* start SOURCE DATA *

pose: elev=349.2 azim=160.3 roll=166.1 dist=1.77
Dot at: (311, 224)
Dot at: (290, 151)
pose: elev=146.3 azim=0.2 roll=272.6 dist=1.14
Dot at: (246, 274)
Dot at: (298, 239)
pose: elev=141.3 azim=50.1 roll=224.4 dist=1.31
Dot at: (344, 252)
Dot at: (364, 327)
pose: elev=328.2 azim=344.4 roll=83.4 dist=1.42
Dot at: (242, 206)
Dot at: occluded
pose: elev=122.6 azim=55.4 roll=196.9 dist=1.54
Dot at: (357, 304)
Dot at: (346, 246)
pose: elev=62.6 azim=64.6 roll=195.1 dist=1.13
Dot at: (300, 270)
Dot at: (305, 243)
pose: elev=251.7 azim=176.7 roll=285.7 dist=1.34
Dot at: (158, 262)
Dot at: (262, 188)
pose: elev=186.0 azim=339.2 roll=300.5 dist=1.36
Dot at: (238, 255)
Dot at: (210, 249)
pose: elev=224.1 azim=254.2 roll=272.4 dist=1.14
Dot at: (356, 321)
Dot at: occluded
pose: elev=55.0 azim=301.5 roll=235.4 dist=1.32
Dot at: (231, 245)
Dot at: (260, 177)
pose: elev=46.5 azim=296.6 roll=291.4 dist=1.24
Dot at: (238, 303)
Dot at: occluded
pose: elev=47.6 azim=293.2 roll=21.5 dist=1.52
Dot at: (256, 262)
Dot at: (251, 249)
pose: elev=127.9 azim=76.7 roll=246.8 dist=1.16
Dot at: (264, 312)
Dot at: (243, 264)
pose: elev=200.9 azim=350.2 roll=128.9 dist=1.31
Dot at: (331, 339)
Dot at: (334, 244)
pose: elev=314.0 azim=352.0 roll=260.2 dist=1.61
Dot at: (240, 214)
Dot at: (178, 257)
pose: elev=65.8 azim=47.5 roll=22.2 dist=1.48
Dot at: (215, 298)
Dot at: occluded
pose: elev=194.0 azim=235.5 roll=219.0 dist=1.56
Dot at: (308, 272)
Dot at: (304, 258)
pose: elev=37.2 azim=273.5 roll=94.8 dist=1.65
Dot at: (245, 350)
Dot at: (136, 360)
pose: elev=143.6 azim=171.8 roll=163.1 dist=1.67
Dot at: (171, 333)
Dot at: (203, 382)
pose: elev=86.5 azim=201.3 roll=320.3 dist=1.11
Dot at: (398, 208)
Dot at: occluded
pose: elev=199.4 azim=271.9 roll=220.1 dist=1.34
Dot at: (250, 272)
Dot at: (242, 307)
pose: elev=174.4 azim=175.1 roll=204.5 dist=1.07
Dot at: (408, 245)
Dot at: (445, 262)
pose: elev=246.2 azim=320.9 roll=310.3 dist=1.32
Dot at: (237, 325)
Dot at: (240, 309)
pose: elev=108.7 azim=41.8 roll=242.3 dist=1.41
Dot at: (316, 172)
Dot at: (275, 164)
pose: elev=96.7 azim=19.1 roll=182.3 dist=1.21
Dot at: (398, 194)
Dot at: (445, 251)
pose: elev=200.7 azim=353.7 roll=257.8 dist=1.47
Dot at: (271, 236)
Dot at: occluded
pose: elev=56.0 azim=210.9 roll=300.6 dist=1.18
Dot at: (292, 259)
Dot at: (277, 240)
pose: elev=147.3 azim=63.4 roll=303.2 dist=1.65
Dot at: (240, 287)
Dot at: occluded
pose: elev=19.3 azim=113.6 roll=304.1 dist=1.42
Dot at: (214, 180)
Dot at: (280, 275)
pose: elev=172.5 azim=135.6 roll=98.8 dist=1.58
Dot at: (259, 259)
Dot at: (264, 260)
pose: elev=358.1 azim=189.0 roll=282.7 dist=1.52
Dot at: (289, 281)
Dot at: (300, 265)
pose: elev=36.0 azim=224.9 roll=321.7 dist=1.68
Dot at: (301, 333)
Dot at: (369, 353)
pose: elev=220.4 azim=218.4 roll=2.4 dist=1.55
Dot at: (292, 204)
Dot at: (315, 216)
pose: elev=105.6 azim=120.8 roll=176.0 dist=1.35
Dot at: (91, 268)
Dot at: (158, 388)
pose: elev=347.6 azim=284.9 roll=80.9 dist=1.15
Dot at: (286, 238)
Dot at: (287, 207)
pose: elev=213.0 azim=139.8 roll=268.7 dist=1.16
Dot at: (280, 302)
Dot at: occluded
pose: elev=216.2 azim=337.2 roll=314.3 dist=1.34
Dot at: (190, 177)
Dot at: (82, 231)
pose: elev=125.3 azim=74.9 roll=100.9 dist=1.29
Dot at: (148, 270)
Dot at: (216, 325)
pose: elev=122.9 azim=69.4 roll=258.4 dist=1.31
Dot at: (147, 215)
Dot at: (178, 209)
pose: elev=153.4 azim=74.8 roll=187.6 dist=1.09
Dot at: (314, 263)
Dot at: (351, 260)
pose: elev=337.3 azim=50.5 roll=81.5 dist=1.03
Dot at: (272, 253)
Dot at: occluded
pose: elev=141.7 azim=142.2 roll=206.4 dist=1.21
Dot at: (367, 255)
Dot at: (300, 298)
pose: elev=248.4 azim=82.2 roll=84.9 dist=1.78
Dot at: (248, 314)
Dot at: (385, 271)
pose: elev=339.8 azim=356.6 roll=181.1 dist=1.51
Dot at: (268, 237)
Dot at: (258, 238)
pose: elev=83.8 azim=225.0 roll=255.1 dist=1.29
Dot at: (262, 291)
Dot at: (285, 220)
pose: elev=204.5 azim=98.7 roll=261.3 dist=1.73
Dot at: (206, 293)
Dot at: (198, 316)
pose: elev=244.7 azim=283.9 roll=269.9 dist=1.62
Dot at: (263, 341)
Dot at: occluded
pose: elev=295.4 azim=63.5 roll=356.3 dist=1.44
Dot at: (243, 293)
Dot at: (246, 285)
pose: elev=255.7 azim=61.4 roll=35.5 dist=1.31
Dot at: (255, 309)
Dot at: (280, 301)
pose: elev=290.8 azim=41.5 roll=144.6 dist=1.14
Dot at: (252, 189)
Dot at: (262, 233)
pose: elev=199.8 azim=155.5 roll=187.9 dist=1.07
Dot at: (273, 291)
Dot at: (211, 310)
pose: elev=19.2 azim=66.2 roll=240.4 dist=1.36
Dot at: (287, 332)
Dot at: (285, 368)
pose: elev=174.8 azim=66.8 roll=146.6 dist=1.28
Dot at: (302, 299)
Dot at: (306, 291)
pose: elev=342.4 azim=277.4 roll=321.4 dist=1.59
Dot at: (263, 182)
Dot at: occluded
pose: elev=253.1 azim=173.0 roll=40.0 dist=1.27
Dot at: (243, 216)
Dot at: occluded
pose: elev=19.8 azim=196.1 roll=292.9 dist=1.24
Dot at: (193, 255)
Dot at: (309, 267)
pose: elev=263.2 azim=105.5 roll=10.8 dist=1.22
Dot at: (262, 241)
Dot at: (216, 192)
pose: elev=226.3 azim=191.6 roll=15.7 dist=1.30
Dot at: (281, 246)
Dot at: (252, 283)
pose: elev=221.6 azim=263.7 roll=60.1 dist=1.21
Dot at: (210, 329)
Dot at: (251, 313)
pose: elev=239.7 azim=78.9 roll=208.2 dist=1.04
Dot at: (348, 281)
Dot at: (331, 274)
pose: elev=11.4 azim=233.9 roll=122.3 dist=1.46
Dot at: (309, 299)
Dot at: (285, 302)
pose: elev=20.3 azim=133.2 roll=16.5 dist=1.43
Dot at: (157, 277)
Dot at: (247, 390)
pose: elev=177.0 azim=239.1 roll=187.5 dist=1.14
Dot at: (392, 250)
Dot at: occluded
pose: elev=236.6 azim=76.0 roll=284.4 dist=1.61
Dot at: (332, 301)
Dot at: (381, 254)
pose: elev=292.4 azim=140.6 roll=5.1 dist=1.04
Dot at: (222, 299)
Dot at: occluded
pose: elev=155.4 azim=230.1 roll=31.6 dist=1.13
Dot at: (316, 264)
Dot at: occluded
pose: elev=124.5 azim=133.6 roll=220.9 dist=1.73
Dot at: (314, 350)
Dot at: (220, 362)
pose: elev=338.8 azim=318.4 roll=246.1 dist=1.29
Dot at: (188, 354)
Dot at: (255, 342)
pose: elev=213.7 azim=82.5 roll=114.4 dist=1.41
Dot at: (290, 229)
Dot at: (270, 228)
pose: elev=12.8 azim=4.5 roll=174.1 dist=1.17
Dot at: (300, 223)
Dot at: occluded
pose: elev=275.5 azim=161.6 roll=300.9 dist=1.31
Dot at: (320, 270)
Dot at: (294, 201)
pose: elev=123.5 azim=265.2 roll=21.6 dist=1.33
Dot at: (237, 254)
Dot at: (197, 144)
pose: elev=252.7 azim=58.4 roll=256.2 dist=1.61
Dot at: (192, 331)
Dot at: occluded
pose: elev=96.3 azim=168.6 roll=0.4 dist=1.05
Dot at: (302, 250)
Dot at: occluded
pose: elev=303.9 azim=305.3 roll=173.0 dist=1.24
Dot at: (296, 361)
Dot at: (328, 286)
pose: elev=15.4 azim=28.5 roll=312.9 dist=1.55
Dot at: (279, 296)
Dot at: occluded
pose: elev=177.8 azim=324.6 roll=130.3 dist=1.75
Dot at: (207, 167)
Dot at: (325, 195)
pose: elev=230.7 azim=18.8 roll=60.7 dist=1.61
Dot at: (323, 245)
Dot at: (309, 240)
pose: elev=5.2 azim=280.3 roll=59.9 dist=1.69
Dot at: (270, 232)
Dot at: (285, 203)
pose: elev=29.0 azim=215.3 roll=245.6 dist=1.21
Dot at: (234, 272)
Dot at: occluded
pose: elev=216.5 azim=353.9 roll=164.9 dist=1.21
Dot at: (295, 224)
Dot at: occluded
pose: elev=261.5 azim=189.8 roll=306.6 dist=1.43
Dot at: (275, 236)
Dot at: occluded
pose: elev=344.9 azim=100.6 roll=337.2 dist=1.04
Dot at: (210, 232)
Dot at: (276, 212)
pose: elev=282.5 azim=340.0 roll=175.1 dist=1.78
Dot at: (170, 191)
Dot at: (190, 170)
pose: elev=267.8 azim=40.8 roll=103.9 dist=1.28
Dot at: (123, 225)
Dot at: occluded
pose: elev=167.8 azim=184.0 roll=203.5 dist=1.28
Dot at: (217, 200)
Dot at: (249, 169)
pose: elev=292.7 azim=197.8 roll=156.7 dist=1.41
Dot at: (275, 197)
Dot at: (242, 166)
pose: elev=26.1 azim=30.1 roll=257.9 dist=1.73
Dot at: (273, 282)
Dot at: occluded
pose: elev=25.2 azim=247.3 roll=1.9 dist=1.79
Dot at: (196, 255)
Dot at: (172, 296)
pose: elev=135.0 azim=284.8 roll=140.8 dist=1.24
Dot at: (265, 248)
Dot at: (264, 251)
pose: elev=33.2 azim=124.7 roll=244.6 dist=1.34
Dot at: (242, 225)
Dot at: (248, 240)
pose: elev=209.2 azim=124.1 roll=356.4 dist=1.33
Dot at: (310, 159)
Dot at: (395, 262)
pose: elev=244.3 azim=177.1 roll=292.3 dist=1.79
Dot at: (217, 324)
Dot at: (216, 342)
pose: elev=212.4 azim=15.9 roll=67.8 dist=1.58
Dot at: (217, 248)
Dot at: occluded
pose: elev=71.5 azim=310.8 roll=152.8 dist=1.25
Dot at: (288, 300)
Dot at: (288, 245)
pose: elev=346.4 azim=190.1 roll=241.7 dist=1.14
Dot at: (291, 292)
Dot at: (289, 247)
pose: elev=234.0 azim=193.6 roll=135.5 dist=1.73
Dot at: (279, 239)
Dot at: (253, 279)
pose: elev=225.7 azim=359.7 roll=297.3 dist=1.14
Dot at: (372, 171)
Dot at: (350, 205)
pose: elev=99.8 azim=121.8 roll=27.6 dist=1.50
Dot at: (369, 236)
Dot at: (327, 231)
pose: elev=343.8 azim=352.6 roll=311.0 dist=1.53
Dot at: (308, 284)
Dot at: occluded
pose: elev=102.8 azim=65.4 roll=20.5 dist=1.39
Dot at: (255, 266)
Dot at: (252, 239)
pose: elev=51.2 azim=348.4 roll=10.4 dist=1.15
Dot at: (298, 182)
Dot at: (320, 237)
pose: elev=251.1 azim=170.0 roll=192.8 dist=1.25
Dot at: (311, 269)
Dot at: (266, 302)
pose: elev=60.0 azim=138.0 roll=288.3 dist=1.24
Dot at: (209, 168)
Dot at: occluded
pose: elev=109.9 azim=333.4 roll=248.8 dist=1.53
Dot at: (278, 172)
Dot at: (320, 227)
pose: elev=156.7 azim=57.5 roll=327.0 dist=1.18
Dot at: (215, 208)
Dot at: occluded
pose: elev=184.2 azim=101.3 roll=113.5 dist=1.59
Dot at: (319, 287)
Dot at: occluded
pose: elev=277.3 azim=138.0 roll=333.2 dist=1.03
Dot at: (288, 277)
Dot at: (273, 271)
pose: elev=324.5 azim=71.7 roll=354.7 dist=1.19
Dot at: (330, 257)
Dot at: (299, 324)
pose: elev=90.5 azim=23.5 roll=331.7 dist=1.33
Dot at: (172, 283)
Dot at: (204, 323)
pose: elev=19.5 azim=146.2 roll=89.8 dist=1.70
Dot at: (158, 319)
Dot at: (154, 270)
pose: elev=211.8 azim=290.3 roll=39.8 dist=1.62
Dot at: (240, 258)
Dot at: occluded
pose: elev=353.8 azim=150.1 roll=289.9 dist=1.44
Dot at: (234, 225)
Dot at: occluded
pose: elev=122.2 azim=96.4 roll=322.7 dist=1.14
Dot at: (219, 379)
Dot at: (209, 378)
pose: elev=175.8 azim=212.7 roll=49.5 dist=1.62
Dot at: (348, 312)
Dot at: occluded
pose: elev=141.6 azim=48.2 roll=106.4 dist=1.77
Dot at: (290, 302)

* end SOURCE DATA *

> WHAT IS ASKED
Print the records above from their first line through the line containing "Dot at: (242, 307)", both lines included, reproducing every line word for word.

> SOLUTION TO THE EXERCISE
pose: elev=349.2 azim=160.3 roll=166.1 dist=1.77
Dot at: (311, 224)
Dot at: (290, 151)
pose: elev=146.3 azim=0.2 roll=272.6 dist=1.14
Dot at: (246, 274)
Dot at: (298, 239)
pose: elev=141.3 azim=50.1 roll=224.4 dist=1.31
Dot at: (344, 252)
Dot at: (364, 327)
pose: elev=328.2 azim=344.4 roll=83.4 dist=1.42
Dot at: (242, 206)
Dot at: occluded
pose: elev=122.6 azim=55.4 roll=196.9 dist=1.54
Dot at: (357, 304)
Dot at: (346, 246)
pose: elev=62.6 azim=64.6 roll=195.1 dist=1.13
Dot at: (300, 270)
Dot at: (305, 243)
pose: elev=251.7 azim=176.7 roll=285.7 dist=1.34
Dot at: (158, 262)
Dot at: (262, 188)
pose: elev=186.0 azim=339.2 roll=300.5 dist=1.36
Dot at: (238, 255)
Dot at: (210, 249)
pose: elev=224.1 azim=254.2 roll=272.4 dist=1.14
Dot at: (356, 321)
Dot at: occluded
pose: elev=55.0 azim=301.5 roll=235.4 dist=1.32
Dot at: (231, 245)
Dot at: (260, 177)
pose: elev=46.5 azim=296.6 roll=291.4 dist=1.24
Dot at: (238, 303)
Dot at: occluded
pose: elev=47.6 azim=293.2 roll=21.5 dist=1.52
Dot at: (256, 262)
Dot at: (251, 249)
pose: elev=127.9 azim=76.7 roll=246.8 dist=1.16
Dot at: (264, 312)
Dot at: (243, 264)
pose: elev=200.9 azim=350.2 roll=128.9 dist=1.31
Dot at: (331, 339)
Dot at: (334, 244)
pose: elev=314.0 azim=352.0 roll=260.2 dist=1.61
Dot at: (240, 214)
Dot at: (178, 257)
pose: elev=65.8 azim=47.5 roll=22.2 dist=1.48
Dot at: (215, 298)
Dot at: occluded
pose: elev=194.0 azim=235.5 roll=219.0 dist=1.56
Dot at: (308, 272)
Dot at: (304, 258)
pose: elev=37.2 azim=273.5 roll=94.8 dist=1.65
Dot at: (245, 350)
Dot at: (136, 360)
pose: elev=143.6 azim=171.8 roll=163.1 dist=1.67
Dot at: (171, 333)
Dot at: (203, 382)
pose: elev=86.5 azim=201.3 roll=320.3 dist=1.11
Dot at: (398, 208)
Dot at: occluded
pose: elev=199.4 azim=271.9 roll=220.1 dist=1.34
Dot at: (250, 272)
Dot at: (242, 307)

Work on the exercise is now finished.